Her first hunting trip was a long shot, but the big moose was an easy target

OUTDOORS

October 25, 1992|By PETER BAKER

Amy Cleaver has a photograph to remind her of her first hunting trip. In the picture, her head and torso are framed by the antlers of a moose she had taken at 85 yards -- which, believe it or not, was something of a long shot from the outset.

Cleaver is an 18-year-old from Millersville in Anne Arundel County. The moose is an 850-pounder bagged in northern Maine.

Now, 85 yards is not a long shot with a rifle, even for a novice. But the odds of Cleaver having the opportunity to make the kill were somewhat prohibitive.

Maine permits 1,000 hunters a year to bag a moose, 900 of whom must be residents of the state. The other 100 hunters are chosen by lottery from a pool of thousands of names.

"They don't give out too many permits," Cleaver said Thursday, "so my chances were pretty slim. I guess I got lucky."

Cleaver's name was entered in the lottery by her father, Thomas Cleaver, who has hunted since he was a kid.

Cleaver, a graduate of Severna Park High School, and several family members arrived in Maine Oct. 3, two days before the start of moose season.

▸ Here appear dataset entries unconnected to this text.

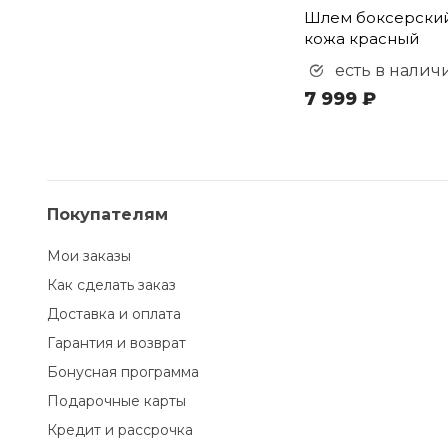
Шлем боксерский
кожа красный
есть в налич
7 999 ₽
Покупателям
Мои заказы
Как сделать заказ
Доставка и оплата
Гарантия и возврат
Бонусная программа
Подарочные карты
Кредит и рассрочка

The Cleavers scouted by hopping in a truck and driving around.

"The night before we had gone out to have a look," Cleaver recalled. "And it wasn't real hard because you pretty much see moose everywhere there."

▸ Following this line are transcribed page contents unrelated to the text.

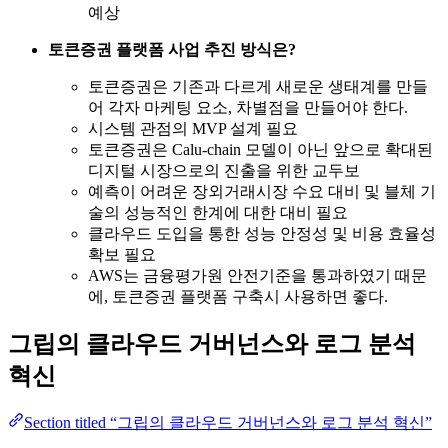
예상
토큰증권 플랫폼 사업 추진 방식은?
토큰증권은 기존과 다르게 새로운 생태계를 만들
어 각자 마케팅 요소, 차별점을 만들어야 한다.
시스템 관점의 MVP 설계 필요
토큰증권은 Calu-chain 모델이 아닌 앞으로 확대된
디지털 시장으로의 진출을 위한 교두보
예측이 어려운 장외거래시장 수요 대비 및 블체 기
술의 성능적인 한계에 대한 대비 필요
클라우드 도입을 통한 성능 안정성 및 비용 효율성
확보 필요
AWS는 금융평가원 안전기준을 통과하였기 때문
에, 토큰증권 플랫폼 구축시 사용하면 좋다.
그립의 클라우드 거버넌스와 로그 분석
혁신
Section titled “그립의 클라우드 거버넌스와 로그 분석 혁신”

On opening day, conditions were cold and clear with superb visibility, and within two hours of driving, the Cleavers found two moose standing in the road.

Cleaver said she got out of the truck, shouldered her grandfather's 30.06, "and I just aimed and shot."

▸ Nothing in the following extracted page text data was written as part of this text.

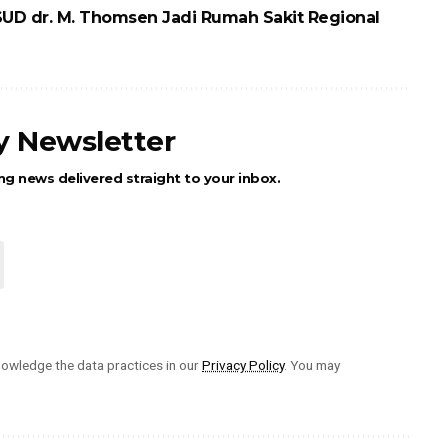
UD dr. M. Thomsen Jadi Rumah Sakit Regional
ly Newsletter
ng news delivered straight to your inbox.
owledge the data practices in our
Privacy Policy
. You may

The bullet struck the moose in the lungs, and it wandered only 100 yards before collapsing.

A butcher estimated the weight of the moose at 850 pounds, and it dressed out to about 500 pounds.

For a first-time hunter fresh out of a 10-hour Maryland Hunter Safety Course, the experience was exhilarating.

"I really liked it," said Cleaver, who is working at a Kentucky Fried Chicken outlet before continuing her education next fall. "Now I want to go deer hunting this season with my dad."

There were moments in Maine that confounded Cleaver,

however.

"After the moose hunt, we went after partridge," she said, "and the switch from a rifle to a shotgun was hard.

"I could shoot this stupid moose at 85 yards with a rifle, but I couldn't come close to these birds at 10 feet away."